# WHAT YOU NEED TO DO
Copy the material below word for word, omitting the pictures.
MATERIAL SHOWN: Begin
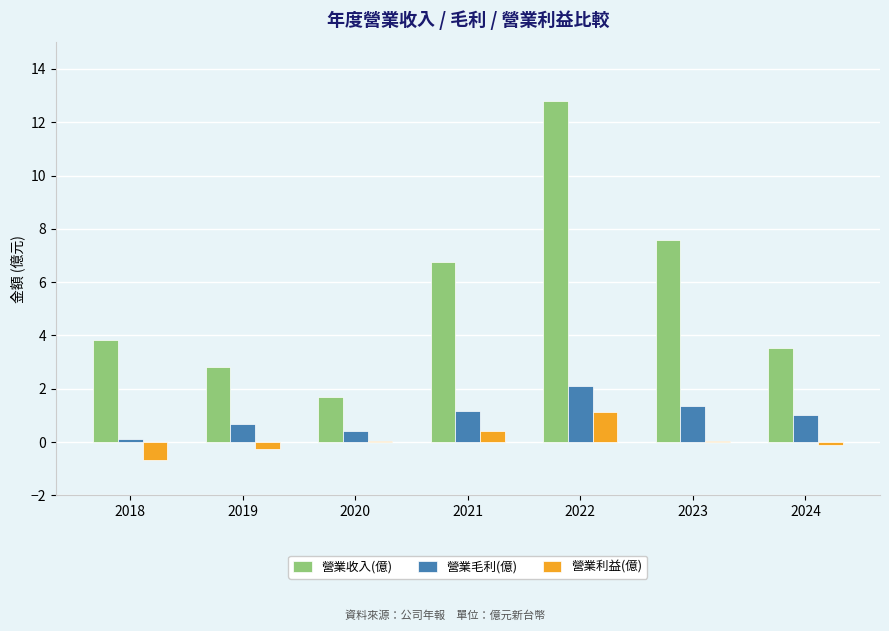

What is the maximum value for 營業毛利(億)?

2.1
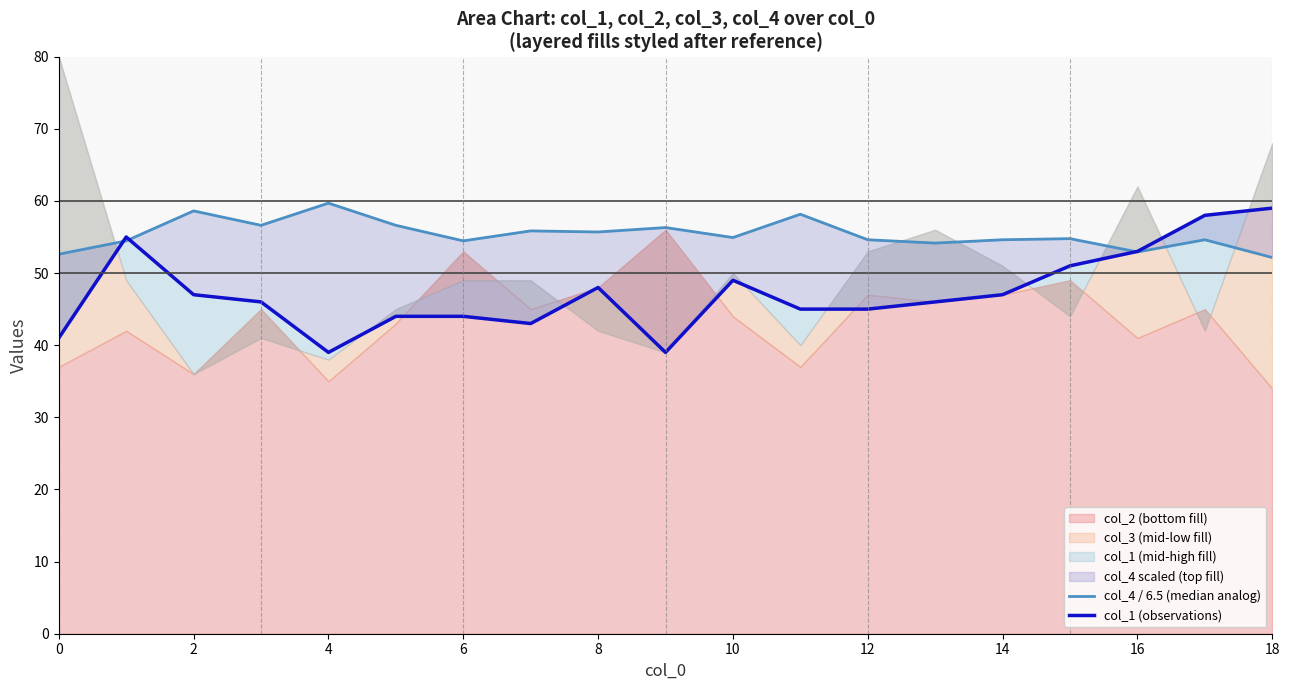

Which series has the largest range (max minus min)?

col_1 (observations)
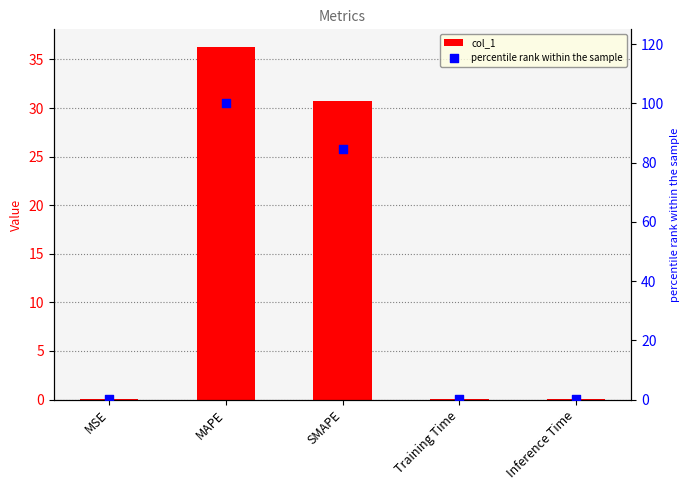

Which series contains the lowest Y value?

col_1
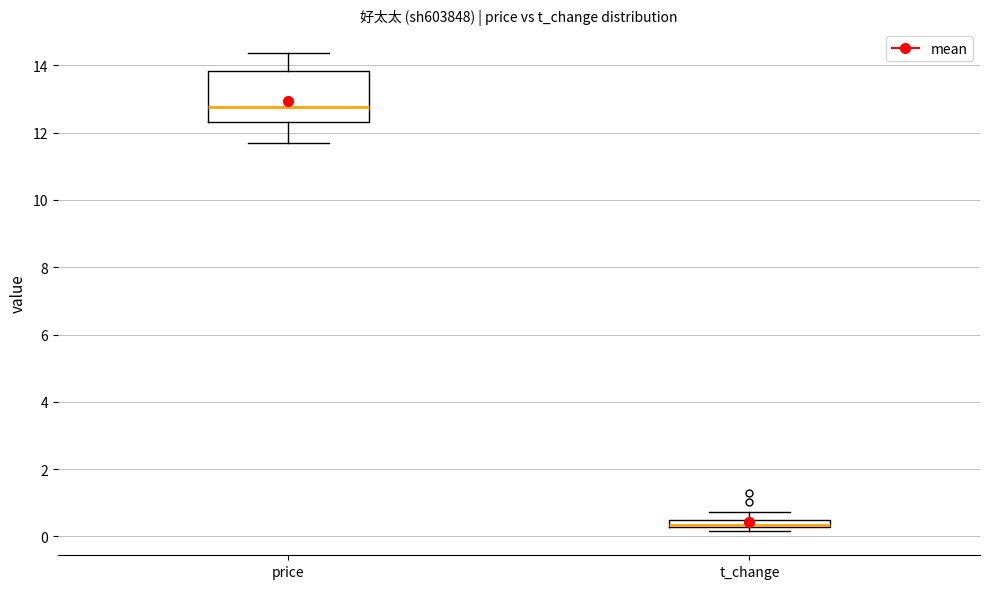

Where is the lower edge of the box for t_change on the y-axis? The values are not printed on the chart, so give them approximately, as read against the axis.

0.2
MATERIAL SHOWN: End
# EXERCISE ANSWER
What is the maximum value for 營業毛利(億)?

2.1

Which series has the largest range (max minus min)?

col_1 (observations)

Which series contains the lowest Y value?

col_1

Where is the lower edge of the box for t_change on the y-axis? The values are not printed on the chart, so give them approximately, as read against the axis.

0.2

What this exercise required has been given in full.